Oakland blues musician Fantastic Negrito was scheduled to play Outside Lands on Saturday afternoon. But, much to the dissapointment of his fans, he never showed. The singer announced via Twitter that his set was canceled after he was detained by the SFPD.
Xavier Dphrepaulezz (his real name) told Yahoo Music that he arrived Saturday with his intern, John Beckmeyer, when they “got bumrushed by 10 San Francisco police, all in uniform. They were really aggressive; they handcuffed us, made us get on the ground, all that routine. I’m thinking, 'There’s some sort of mistake, and this will just take a minute to sort out and I’ll be on my way.'"
Beckmeyer confessed that he’d sold an extra artist-only wristband, which had originally belonged to his girlfriend who ultimately could not attend the festival.
Dphrepaulezz was forgiving of the intern (“He is a really good guy. He just made a dumb mistake that affected all of us.), but annoyed with the SFPD: Even though Beckmeyer confessed immediatley, and the police were aware that Dphrepaulezz was due onstage,Dphrepaulezz says they “decided to cut off our wristbands and put us in the paddywagon anyway.” The singer says he and his entourage were detained for three hours (SFPD claims it was 90 minutes), while promoters for the festival canceled his set.
“The SFPD were kind of assholes," says Dphrepaulezz. "Why did they treat me like an animal, a criminal, when I’d done nothing wrong?”
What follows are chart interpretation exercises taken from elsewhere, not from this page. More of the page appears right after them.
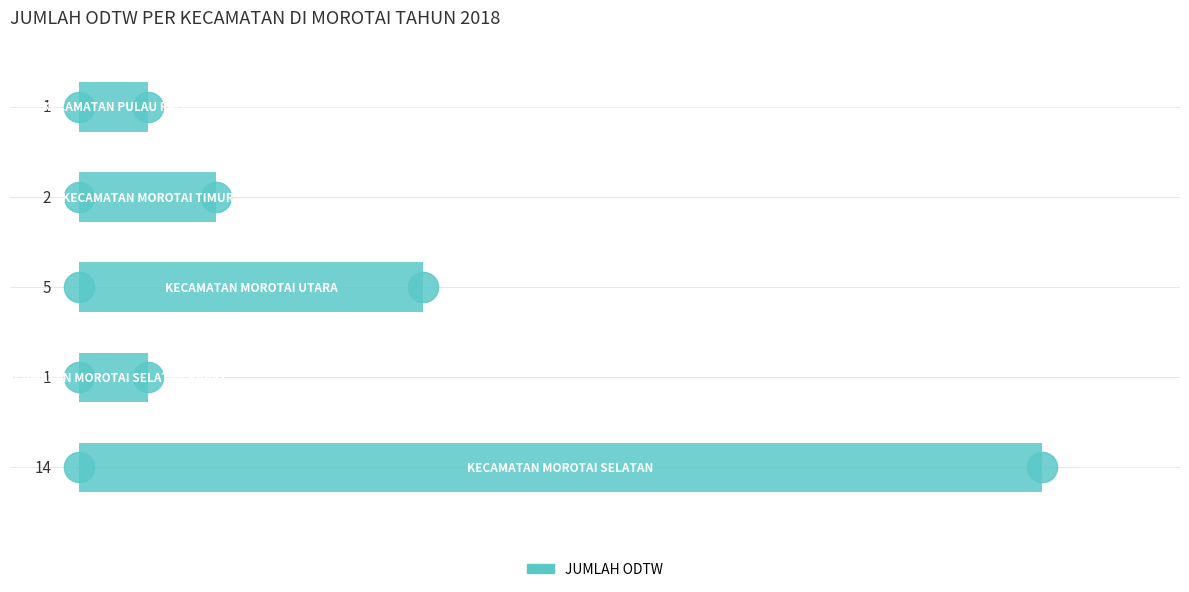

Reading bottom to top, transcribe all the data shown in this chart.

14	1	5	2	1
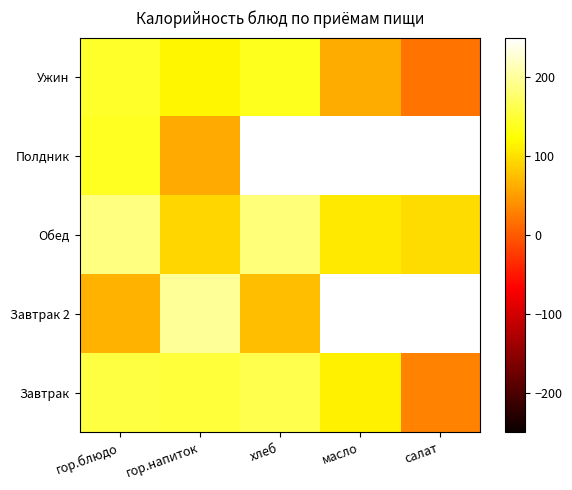

True or false: Обед has a value of 105.6 at масло.

True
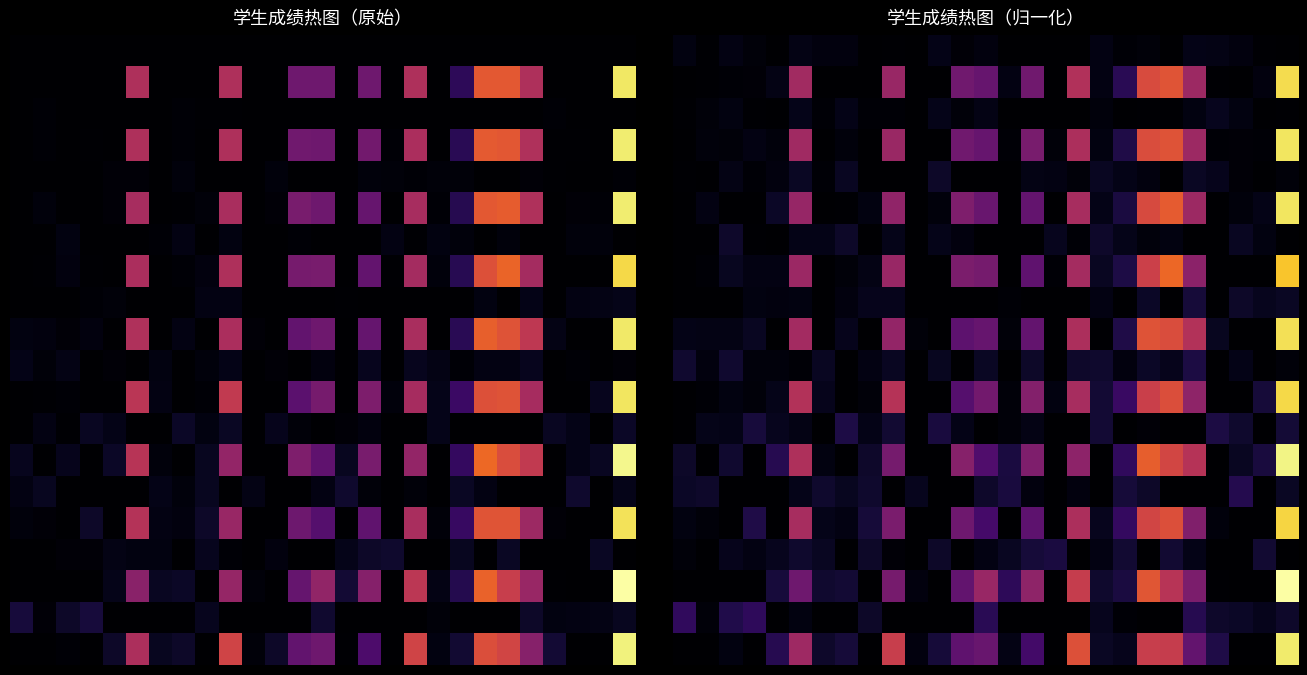

What is the spread (max minus min) of values at 5?

3.1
Dphrepaulezz, who is handicapped in both arms due to injuries sustained in a car accident, also claims that having his hands cuffed behind his back for an extended period of time caused him “severe pain,” but that officers ignored medics’ recommendations to cuff his hands in front of his body instead.
“Worse things have happened; it’s just a concert. I’m just sad that so many [fans] got let down,” Dphrepaulezz says of his canceled performance. “I’ll do a makeup show on the steps of the police station—a free show for everybody.”
The musician also took to the Kevin Klein show on Live 105 this morning to tell his side of the story.